The method for extracting a video summary according to claim 6, wherein the step A comprises: Al. Segmenting the video to obtain a candidate time point sequence;

Α2. A sequence of jump time points is obtained by filtering from the candidate time point sequence by a shot segmentation algorithm.

The method for extracting a video summary according to claim 8, wherein the step A1 further comprises: receiving an input video.

The method of extracting a video summary according to claim 8 or 9, wherein the step A1 further comprises:

The received video is equally divided to obtain a candidate time point sequence.

The method of extracting a video summary according to claim 10, wherein the step A2 further comprises:

A21. Calculating a feature vector of a video frame corresponding to all candidate time points;

A22. According to the obtained feature vector, the jump time point sequence is selected from the candidate time point sequence by the hierarchical clustering algorithm.

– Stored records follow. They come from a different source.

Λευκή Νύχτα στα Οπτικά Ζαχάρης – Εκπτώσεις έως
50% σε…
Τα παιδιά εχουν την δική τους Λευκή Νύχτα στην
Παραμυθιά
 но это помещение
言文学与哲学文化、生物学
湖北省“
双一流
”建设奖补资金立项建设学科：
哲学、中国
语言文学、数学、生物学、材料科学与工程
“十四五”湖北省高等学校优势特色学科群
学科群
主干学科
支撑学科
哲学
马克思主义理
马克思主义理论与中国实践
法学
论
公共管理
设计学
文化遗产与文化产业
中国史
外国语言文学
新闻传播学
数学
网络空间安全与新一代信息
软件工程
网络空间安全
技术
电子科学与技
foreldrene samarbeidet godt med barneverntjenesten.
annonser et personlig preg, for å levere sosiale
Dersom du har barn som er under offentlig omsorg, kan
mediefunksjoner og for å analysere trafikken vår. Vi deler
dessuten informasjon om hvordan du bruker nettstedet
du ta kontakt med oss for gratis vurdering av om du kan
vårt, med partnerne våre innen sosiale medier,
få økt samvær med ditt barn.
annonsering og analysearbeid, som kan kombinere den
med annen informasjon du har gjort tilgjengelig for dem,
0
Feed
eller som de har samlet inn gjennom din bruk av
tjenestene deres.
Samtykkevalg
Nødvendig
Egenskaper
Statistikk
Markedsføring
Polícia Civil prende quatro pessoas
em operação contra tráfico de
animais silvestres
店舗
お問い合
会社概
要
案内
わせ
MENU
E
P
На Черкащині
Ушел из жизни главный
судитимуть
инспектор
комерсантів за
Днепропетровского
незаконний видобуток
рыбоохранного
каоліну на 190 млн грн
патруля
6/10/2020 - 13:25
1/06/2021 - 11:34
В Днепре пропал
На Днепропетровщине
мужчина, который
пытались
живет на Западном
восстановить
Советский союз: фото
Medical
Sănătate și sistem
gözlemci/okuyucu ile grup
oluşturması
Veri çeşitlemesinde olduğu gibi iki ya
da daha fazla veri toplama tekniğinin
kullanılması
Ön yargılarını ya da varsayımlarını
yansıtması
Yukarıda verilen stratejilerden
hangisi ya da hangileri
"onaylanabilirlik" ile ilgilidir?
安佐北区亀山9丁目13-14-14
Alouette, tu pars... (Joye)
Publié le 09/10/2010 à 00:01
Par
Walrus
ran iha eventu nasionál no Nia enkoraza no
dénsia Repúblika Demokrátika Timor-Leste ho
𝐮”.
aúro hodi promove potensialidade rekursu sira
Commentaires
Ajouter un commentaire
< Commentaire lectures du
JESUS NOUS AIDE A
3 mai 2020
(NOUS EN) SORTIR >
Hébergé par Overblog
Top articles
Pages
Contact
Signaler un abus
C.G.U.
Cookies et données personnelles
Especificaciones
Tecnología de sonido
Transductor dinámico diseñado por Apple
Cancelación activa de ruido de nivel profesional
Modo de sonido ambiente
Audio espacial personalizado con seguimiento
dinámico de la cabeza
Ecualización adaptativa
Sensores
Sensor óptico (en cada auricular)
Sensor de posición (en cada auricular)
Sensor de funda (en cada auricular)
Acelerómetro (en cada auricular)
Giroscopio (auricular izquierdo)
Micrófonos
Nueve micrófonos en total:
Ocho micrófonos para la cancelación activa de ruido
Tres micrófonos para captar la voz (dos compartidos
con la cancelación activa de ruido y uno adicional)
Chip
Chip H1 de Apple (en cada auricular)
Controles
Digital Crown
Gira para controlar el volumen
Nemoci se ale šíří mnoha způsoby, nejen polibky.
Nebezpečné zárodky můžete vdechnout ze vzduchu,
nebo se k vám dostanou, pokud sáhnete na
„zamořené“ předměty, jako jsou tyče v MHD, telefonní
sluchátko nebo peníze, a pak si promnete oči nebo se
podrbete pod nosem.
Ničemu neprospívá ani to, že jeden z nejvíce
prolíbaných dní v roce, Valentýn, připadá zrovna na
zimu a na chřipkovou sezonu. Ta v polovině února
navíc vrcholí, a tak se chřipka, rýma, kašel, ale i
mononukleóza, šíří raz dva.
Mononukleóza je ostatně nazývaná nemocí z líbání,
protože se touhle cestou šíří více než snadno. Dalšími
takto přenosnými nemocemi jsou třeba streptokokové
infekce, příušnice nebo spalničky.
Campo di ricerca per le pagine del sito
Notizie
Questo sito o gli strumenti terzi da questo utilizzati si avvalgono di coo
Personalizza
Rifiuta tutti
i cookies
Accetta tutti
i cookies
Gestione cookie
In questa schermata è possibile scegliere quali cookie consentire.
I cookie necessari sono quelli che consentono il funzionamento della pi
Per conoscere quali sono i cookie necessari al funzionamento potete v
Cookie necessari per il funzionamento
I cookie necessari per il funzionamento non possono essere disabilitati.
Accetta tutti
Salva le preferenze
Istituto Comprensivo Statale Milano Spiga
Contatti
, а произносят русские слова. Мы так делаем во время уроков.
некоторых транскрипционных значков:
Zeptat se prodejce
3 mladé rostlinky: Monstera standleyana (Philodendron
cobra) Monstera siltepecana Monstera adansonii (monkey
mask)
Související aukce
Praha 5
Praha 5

The method of extracting a video summary according to claim 11, wherein the step A21 further comprises:

A211. Traversing a video frame, pointing to a first candidate time point, and acquiring a video frame corresponding to the candidate time point;

A212. Calculating a feature vector of the video frame;

A213. It is judged whether there is a next candidate time point: If yes, step A211 is performed; if not, step A22 is performed.

The method of extracting a video summary according to claim 11, wherein the step A22 further comprises:

A221. Calculate the similarity between two and two feature vectors Dij;

A222. Compare the similarity D, and filter out the M similarity D between the two Candidate time points, thereby forming a sequence of jumping time points;

Where 0 ≤ i, j < N, i ≠ } , 0 < M < N, N is the number of eigenvectors, and i and j represent the i and j eigenvectors, respectively.